Domain Specific Languages
A reflection on domain specific languages

I can’t recommend Mark van der Loo and Edwin de Jonge’s Statistical Data Cleaning in with Applications in R enough. It is extremely thorough, extremely useful, and serves as a great reference as well as an introduction.
However, in their chapter on their data validation validate package and how to use it–and it can’t be said enough that the package is brilliant and has changed how I have worked for a while–they pick up the question of why begin to develop specific syntaxes embedded in R at all? I’ve been searching for a way to express this myself, since so much of what makes the R universe unique are things like base R’s interesting statistical function syntax, e.g. lm(var1 ~ var2, var3). And I can’t think of a more concise statement of the pros and cons of embedding a domain specific language within another than theirs:
There are many advantages to implementing a data validation syntax embedded into R. First, R’s facilities to compute on the language including access to the abstract syntax tree of statements and nonstandard evaluation make experimenting with such an implementation a breeze. In particular, it makes it easy to experiment with different ideas and test them out in practice, something which is much harder while developing a standalone DSL. Second, using R as a host language means access to the truly enormous data processing and statistical capabilities that come with R and its packages at no cost whatsoever. Third, many users interested in data validation are already familiar with R and will be able to use the DSL with relative ease.
◆ ◆ ◆
§ REQUIRED ACTIONS:
a) Answer these about the post on domain specific languages, one line per answer, marked like the questions:
(i) What base R function call does the writer give as an example of R's statistical function syntax?
(ii) Which package for data validation is named in the passage?
(iii) According to the quoted passage, what is the third advantage of embedding a data validation syntax in R?
b) Summarize the post on domain specific languages in two sentences.
c) Continue the post on domain specific languages from its last sentence.
◆ ◆ ◆
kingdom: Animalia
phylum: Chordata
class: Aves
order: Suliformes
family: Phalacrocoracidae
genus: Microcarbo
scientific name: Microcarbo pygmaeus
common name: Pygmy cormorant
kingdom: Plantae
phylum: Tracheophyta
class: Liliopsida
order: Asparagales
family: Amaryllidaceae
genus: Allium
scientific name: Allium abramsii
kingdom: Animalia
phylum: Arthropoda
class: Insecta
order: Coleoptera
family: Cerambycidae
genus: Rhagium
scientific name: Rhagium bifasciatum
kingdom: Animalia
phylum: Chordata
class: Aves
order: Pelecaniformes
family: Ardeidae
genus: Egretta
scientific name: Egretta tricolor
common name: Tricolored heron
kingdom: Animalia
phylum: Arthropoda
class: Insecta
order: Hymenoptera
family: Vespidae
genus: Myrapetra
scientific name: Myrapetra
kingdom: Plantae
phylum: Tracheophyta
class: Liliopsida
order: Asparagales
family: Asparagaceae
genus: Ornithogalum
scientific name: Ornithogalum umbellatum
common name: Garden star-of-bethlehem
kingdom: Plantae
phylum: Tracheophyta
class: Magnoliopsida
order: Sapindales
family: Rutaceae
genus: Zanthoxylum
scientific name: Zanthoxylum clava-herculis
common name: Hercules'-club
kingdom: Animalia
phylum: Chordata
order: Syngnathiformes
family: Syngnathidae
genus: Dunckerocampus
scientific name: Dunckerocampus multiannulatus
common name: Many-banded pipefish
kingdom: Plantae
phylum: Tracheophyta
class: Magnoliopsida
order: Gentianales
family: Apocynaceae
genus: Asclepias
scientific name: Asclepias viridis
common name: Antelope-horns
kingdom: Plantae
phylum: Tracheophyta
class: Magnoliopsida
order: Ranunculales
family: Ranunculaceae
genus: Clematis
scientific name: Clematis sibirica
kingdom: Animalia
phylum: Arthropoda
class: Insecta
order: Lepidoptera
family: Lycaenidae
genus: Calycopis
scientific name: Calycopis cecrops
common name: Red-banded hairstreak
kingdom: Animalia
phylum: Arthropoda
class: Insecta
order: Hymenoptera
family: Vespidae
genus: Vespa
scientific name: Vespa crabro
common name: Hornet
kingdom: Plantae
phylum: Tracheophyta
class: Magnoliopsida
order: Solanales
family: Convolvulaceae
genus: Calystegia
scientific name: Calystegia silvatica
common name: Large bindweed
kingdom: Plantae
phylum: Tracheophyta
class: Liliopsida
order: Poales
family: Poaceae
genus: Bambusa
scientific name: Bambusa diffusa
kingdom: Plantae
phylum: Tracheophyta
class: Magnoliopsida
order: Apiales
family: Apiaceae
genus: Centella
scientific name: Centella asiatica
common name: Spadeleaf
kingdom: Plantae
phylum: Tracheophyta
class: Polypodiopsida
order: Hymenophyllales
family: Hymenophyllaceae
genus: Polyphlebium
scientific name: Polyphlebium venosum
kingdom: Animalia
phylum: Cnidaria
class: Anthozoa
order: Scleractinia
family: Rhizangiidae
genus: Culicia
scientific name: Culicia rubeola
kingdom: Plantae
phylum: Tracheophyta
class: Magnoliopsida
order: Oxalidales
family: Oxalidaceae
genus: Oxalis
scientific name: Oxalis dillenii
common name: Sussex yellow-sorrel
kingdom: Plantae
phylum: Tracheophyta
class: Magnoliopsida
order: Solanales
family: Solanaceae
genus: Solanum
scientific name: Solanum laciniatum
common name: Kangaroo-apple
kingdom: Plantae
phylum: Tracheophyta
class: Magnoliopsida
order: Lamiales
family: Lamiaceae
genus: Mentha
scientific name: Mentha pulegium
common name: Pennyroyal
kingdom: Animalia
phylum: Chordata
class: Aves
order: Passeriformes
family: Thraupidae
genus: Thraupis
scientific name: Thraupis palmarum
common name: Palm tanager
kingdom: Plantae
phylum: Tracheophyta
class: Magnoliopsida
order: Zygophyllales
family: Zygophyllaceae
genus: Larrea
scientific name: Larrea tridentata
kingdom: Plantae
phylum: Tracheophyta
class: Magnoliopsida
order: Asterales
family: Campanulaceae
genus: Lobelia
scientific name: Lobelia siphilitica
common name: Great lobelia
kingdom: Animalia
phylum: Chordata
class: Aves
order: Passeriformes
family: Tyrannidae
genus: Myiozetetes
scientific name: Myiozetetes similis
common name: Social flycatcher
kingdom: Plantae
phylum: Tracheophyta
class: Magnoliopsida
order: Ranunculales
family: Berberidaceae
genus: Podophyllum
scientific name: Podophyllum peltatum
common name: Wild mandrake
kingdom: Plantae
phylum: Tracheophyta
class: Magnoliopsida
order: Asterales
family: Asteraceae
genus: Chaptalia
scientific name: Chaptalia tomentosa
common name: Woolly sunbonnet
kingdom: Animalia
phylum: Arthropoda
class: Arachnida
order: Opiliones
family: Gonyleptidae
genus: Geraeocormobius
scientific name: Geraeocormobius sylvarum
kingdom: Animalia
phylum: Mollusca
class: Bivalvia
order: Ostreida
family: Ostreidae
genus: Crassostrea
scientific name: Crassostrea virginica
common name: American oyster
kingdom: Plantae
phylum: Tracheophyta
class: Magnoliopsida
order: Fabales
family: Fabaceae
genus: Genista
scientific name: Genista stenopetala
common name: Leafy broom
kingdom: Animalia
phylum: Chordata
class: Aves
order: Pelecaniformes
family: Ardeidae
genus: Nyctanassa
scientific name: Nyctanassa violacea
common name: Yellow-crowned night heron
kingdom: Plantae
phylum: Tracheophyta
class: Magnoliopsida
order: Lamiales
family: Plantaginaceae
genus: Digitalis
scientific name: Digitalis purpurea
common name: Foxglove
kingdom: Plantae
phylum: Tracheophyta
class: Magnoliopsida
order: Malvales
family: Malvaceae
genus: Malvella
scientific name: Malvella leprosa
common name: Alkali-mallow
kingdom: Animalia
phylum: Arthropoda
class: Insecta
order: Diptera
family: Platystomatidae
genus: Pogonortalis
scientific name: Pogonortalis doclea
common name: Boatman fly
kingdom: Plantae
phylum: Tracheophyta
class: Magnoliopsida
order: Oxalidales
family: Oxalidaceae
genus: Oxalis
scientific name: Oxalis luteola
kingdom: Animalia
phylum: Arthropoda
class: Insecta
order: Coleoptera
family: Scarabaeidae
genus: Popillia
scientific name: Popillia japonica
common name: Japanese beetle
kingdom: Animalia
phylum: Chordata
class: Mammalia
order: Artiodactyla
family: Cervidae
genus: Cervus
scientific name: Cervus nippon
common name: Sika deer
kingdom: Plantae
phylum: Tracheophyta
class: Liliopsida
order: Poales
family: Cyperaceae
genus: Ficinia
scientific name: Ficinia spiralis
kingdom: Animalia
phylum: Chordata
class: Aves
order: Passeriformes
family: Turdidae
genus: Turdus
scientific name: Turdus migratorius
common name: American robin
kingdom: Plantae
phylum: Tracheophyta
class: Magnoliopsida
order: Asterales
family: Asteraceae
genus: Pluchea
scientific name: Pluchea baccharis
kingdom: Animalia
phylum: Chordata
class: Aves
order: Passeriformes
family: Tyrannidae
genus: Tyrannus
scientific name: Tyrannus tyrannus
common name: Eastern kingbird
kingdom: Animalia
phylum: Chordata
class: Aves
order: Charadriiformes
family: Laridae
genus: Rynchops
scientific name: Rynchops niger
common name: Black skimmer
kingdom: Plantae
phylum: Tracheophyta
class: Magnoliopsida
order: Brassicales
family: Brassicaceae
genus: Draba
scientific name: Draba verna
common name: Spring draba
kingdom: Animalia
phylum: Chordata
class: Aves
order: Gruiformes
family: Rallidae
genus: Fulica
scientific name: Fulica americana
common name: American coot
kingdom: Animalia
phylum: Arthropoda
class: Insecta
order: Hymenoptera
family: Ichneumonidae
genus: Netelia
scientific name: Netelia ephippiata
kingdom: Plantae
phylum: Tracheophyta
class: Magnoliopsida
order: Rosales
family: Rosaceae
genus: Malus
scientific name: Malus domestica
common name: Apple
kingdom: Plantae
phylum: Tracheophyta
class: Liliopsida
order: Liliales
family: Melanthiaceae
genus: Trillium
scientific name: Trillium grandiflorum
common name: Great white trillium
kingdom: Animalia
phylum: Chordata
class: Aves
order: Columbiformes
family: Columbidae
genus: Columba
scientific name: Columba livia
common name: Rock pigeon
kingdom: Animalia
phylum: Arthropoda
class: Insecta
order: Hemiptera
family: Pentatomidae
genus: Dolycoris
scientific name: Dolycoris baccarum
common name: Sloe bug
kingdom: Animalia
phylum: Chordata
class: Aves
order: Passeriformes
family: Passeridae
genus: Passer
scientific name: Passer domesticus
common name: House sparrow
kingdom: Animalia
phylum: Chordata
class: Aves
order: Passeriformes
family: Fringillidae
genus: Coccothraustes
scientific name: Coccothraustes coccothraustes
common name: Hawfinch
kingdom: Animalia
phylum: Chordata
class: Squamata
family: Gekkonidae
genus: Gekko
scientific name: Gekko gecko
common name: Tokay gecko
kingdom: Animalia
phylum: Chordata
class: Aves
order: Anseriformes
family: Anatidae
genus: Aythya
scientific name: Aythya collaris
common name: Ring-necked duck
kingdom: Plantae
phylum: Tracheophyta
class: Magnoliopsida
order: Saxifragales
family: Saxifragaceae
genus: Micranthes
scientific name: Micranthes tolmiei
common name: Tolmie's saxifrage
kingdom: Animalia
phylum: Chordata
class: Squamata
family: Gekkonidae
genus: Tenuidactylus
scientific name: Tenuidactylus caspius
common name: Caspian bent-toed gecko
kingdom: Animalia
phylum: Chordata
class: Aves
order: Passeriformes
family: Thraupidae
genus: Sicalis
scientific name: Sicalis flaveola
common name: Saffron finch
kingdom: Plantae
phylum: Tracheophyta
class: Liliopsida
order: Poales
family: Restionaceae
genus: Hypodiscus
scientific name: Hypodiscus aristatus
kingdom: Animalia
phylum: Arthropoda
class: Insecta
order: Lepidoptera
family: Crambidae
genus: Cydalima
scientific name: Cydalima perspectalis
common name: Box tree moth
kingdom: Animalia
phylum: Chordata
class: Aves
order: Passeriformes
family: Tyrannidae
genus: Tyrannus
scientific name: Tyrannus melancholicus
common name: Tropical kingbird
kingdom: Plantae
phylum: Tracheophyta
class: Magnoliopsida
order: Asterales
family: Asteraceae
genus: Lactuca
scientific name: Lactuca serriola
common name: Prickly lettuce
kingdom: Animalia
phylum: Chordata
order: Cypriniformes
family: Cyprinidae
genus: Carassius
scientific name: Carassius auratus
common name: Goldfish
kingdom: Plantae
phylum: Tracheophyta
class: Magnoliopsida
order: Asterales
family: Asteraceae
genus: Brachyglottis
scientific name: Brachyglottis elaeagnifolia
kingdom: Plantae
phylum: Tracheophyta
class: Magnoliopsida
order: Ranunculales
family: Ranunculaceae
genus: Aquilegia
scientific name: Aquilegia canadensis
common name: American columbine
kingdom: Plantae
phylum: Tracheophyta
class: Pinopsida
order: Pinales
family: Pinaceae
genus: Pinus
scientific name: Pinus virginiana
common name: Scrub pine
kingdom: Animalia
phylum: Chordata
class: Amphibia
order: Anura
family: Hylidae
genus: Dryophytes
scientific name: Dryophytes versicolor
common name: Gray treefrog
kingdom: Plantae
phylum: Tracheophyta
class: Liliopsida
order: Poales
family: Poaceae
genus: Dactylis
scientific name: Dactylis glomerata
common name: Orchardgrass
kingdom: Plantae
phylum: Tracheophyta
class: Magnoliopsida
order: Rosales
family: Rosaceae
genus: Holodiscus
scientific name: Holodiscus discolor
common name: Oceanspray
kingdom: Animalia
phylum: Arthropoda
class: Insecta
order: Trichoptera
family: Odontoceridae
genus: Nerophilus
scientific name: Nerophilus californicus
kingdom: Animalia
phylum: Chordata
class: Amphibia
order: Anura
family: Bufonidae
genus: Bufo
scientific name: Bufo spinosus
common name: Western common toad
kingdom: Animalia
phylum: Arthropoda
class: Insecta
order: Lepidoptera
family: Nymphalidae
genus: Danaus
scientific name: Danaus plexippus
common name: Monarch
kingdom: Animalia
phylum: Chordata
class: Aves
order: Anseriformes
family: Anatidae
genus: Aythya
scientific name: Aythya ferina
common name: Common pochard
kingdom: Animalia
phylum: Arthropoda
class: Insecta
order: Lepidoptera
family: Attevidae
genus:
◆ ◆ ◆
§ EXERCISE ANSWERS:
a)
(i) lm(var1 ~ var2, var3)
(ii) validate
(iii) Many users interested in data validation are already familiar with R and will be able to use the DSL with relative ease.

b) The writer strongly recommends a book on statistical data cleaning by Mark van der Loo and Edwin de Jonge and points to its chapter on their validate package, which asks why anyone would develop specific syntaxes embedded in R. The quoted passage lists three advantages of embedding a data validation syntax in R: R's facilities to compute on the language make experimenting easy, R brings its enormous data processing and statistical capabilities at no cost, and many users already know R.

c)
The downside of embedding a DSL into another language includes leakage: a user may (unwittingly) “escape” the DSL and use more advanced features of the host language. A second downside is that the syntax of the host language may be too limited to accurately capture the concepts for which the DSL was designed. It is of interest to note that R is more flexible than many other languages, since it allows for the definition of user-defined infix operators. The most famous example is probably the pipe operator %>% of the magrittr package. (From Statistical Data Cleaning in with Applications in R, p. 149)